— PROBLEMS —
1 > Rewrite the passage on Plato and the demons starting at "Now if this" and ending at "and prescribe them.", swapping "demons" for "spirits".
2 > Carry on the passage on Plato and the demons from the point where it stops.

— SOURCE DOCUMENT —
========================

Now if this represents Plato’s belief, how did he have the audacity to expel the poets from his city, and thus to deprive of their theatrical pleasures, if not the gods (for he withdrew them from any contact with mankind), at any rate the demons? Perhaps it was because he intended to advise the spirit of man (situated though it is in a bodily frame which is destined for death) to treat with contempt the corrupt commands of the demons and to abhor their obscenities in order to preserve an unsullied integrity. For it was in a spirit of the highest integrity that Plato condemned and prohibited these diversions; it follows that it was utterly infamous in the demons to demand and prescribe them.

 

Then either Apuleius is mistaken and the supernatural companion of Socrates did not come from this category of spiritual powers; or Plato is inconsistent in showing honour to demons at one moment, and at another banishing their enjoyments from a well-conducted city; or else Socrates is not to be felicitated on his friendship with a demon. Apuleius himself felt some embarrassment about the point. In fact he was prepared to give his book the title,
The God of Socrates
, whereas in line with his own discussion, in which he makes a carefully and copiously argued distinction between gods and demons, he ought to have called it
The Demon of Socrates
. However, he has preferred to make this point in the actual discussion rather than in its title. The fact is that as a result of the healthy doctrine which has shone upon the world of men, mankind in general has conceived a horror of the very name of demon, so that anyone reading the title,
The Demon of Socrates
, before studying the discussion in which Apuleius seeks to establish the excellence of demons, would conclude that Socrates was by no means a normal human being.

========================

— EXTRACTED RECORDS —
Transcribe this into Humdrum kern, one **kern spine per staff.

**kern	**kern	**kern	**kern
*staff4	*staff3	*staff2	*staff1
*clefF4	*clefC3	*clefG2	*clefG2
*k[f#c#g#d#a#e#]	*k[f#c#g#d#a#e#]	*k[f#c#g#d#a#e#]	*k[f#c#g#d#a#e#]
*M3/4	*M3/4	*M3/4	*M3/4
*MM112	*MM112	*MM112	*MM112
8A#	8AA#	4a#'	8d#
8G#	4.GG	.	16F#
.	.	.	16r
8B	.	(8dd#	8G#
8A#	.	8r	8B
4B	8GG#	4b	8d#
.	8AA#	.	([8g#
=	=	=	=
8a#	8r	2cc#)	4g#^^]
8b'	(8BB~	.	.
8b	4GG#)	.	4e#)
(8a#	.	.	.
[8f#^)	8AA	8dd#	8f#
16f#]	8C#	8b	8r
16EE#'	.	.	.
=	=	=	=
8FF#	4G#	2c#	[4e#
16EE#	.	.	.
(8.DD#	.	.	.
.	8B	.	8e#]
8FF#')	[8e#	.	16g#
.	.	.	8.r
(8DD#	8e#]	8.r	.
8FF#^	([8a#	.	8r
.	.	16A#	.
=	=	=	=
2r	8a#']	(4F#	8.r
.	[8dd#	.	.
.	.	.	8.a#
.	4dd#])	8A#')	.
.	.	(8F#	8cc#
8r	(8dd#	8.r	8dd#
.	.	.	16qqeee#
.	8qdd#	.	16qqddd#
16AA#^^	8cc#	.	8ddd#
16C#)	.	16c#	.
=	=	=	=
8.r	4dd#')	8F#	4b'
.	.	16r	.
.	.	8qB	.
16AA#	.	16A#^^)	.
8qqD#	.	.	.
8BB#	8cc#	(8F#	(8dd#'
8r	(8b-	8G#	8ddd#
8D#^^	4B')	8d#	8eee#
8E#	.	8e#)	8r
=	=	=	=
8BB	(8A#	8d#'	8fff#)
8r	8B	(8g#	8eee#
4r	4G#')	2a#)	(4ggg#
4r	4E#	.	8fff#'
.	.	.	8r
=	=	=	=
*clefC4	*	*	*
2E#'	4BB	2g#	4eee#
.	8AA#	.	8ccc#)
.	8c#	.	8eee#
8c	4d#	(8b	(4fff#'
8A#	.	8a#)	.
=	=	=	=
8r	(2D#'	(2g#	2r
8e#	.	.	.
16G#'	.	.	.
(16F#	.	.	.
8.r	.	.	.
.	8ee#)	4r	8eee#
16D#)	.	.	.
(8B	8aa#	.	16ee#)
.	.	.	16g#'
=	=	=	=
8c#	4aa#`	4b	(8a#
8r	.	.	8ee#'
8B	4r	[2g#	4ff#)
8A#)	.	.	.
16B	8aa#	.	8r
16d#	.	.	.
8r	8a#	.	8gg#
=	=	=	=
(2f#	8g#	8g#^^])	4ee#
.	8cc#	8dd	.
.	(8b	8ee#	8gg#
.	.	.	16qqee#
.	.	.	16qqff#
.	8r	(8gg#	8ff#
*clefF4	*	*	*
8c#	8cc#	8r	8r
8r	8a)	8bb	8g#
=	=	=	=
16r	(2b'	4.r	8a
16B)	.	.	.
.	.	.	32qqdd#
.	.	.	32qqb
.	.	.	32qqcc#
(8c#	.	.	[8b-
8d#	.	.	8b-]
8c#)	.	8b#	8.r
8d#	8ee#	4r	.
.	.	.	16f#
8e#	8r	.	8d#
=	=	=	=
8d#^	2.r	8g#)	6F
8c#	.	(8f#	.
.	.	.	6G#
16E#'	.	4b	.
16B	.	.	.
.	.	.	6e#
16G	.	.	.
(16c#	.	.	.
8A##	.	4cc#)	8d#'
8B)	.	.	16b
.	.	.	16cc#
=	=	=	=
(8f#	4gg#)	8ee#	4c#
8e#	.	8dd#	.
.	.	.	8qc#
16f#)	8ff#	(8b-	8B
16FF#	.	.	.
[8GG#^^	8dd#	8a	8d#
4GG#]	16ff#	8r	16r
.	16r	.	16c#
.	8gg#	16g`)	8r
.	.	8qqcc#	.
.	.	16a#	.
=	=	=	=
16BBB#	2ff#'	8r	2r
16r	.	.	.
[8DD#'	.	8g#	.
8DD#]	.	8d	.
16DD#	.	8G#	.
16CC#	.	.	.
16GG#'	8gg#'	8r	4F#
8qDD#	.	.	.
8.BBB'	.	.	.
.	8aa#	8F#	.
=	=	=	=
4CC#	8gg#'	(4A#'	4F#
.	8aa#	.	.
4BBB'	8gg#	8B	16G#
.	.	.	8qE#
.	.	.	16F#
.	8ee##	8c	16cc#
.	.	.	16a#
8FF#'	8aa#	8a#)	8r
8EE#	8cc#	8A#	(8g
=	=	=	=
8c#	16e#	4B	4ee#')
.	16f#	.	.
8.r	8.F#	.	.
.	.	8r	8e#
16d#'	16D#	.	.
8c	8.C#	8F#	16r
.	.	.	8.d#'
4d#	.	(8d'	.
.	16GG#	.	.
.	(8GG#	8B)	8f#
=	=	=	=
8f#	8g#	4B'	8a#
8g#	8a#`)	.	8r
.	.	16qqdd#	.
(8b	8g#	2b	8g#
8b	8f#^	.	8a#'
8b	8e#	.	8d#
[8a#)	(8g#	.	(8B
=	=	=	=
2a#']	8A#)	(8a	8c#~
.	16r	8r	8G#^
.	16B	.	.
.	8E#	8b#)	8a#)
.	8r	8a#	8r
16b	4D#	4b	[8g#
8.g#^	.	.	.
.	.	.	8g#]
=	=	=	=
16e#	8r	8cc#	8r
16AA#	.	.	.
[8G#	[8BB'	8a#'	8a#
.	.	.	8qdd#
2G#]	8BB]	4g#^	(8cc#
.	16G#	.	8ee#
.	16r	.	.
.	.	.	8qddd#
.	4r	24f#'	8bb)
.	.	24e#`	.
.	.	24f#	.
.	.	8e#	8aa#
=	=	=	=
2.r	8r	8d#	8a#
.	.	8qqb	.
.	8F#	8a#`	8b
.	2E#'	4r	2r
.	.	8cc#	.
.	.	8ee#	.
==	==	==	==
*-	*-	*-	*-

========================

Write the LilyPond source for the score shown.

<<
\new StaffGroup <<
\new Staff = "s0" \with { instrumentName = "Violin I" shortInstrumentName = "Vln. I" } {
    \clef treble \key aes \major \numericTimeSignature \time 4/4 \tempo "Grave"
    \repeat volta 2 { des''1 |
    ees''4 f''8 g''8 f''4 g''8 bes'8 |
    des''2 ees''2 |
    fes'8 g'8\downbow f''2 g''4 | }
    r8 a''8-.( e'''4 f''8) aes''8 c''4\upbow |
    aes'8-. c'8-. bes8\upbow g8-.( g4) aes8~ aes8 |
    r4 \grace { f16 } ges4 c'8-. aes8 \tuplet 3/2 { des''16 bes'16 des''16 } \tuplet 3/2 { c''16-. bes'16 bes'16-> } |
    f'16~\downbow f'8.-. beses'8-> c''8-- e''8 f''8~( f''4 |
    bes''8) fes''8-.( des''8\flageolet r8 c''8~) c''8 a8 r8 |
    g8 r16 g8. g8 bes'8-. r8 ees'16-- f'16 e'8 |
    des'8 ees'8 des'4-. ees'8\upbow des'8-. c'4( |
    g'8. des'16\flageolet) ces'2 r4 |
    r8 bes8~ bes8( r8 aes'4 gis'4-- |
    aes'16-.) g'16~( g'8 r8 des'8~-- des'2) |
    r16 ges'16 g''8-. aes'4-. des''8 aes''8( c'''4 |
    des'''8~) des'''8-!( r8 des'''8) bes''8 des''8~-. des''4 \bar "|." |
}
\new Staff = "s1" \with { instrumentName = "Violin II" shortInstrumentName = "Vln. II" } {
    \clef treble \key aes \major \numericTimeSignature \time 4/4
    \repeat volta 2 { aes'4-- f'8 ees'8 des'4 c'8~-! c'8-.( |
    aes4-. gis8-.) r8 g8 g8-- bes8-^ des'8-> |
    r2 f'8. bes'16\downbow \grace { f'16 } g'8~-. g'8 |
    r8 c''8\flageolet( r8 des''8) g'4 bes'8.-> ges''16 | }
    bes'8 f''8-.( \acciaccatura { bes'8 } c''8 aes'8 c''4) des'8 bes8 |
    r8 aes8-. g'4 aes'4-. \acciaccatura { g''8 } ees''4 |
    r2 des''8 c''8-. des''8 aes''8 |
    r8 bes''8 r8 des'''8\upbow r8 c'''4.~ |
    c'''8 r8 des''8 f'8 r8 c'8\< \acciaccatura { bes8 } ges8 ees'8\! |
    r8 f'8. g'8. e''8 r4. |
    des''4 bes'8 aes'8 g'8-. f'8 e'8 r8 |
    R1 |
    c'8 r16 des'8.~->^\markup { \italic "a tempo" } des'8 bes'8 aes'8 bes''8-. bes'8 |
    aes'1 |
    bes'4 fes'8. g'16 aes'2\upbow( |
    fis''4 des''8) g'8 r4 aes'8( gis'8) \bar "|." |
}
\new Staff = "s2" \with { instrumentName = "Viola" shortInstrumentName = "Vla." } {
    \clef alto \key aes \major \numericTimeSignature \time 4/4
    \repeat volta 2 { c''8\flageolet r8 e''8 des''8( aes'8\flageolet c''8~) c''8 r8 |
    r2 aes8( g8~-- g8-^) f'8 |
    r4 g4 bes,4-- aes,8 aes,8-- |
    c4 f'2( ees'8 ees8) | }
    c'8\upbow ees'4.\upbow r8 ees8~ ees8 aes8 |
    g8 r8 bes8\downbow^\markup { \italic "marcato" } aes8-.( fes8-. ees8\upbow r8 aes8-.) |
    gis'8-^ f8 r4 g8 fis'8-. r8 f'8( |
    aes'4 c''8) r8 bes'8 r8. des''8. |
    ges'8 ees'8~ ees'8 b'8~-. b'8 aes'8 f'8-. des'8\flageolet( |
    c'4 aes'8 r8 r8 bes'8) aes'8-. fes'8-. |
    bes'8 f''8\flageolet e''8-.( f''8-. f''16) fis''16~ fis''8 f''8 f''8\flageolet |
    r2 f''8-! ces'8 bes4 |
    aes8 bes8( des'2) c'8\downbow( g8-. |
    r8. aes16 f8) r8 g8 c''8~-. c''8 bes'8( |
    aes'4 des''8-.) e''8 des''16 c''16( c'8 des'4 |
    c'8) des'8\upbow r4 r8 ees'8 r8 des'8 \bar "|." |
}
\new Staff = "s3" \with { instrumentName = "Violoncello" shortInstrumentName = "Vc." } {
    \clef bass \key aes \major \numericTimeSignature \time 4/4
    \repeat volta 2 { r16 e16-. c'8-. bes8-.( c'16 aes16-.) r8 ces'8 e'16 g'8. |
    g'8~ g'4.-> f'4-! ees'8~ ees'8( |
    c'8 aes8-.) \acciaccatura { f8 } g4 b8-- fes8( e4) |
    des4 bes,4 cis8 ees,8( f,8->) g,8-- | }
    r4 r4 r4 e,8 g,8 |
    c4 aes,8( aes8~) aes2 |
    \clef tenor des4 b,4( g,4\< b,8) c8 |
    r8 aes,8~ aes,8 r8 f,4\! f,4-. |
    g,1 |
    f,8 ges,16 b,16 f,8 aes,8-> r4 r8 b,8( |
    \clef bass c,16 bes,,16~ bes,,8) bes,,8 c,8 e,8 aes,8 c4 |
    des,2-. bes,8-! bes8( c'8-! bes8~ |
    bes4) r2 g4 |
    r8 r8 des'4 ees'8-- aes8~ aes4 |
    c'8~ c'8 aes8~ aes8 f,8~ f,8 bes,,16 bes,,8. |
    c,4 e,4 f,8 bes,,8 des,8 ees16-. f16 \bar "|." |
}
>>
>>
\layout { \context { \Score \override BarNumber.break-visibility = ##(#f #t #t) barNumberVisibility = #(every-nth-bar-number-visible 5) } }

========================

— RESPONSES BY TASK —
1 >
Now if this represents Plato’s belief, how did he have the audacity to expel the poets from his city, and thus to deprive of their theatrical pleasures, if not the gods (for he withdrew them from any contact with mankind), at any rate the spirits? Perhaps it was because he intended to advise the spirit of man (situated though it is in a bodily frame which is destined for death) to treat with contempt the corrupt commands of the spirits and to abhor their obscenities in order to preserve an unsullied integrity. For it was in a spirit of the highest integrity that Plato condemned and prohibited these diversions; it follows that it was utterly infamous in the spirits to demand and prescribe them.

2 >
But what is it that Apuleius himself has found to praise in demons, apart from the subtlety and stability of their bodies and the elevation of their abode? As for their morality, in the general remarks he makes about demons as a whole, he has nothing good to say of them but a great deal of ill. In fact, when one has read the book, one can no longer be astonished that these demons wished the obscenities of the stage to have a place among divine ceremonies, and that while eager to be accounted gods, they could find pleasure in the scandals of the deities, and that everything in the sacred rites which arouses laughter or disgust by reason of its celebration of obscenity or its degraded barbarity is very much to their taste.

 

15.
Neither the airy composition of their bodies nor the elevation of their abodes confers on the demons any superiority over mankind

 

In view of all this, heaven forbid that any truly religious spirit, a subject of the true God, should imagine that the demons are superior to itself simply because they enjoy a superiority in respect of their bodies. In that case many animals would be superior to human beings since they surpass us in the keenness of their senses, in facility and speed of movement, in muscular strength, and in vigorous longevity. Can any man equal the long sight of an eagle or a vulture? Or match a dog in sense of smell? Or rival the speed of a hare, a stag, or any of the birds? Or the strength of a lion or an elephant? Or the longevity of a serpent, who, they say, puts off old age when he puts off his skin, and thus has his youth restored? But just as we are superior to the beasts by reason of our powers of reason and intelligence, so our superiority to the demons should appear in a life of goodness and integrity. If divine providence has bestowed certain physical advantages on beings which are unquestionably our inferiors, the purpose of this is to encourage us to be more careful to cultivate the faculties in which we surpass the beasts than to develop the body, and to teach us to take no account of the physical superiority which, as we realize, the demons enjoy, in comparison with moral goodness, which gives us pre-eminence over the demons. For we also are destined for bodily immortality – not the immortality which is to endure the torment of eternal punishment, but the immortality for which purity of heart is the preparation.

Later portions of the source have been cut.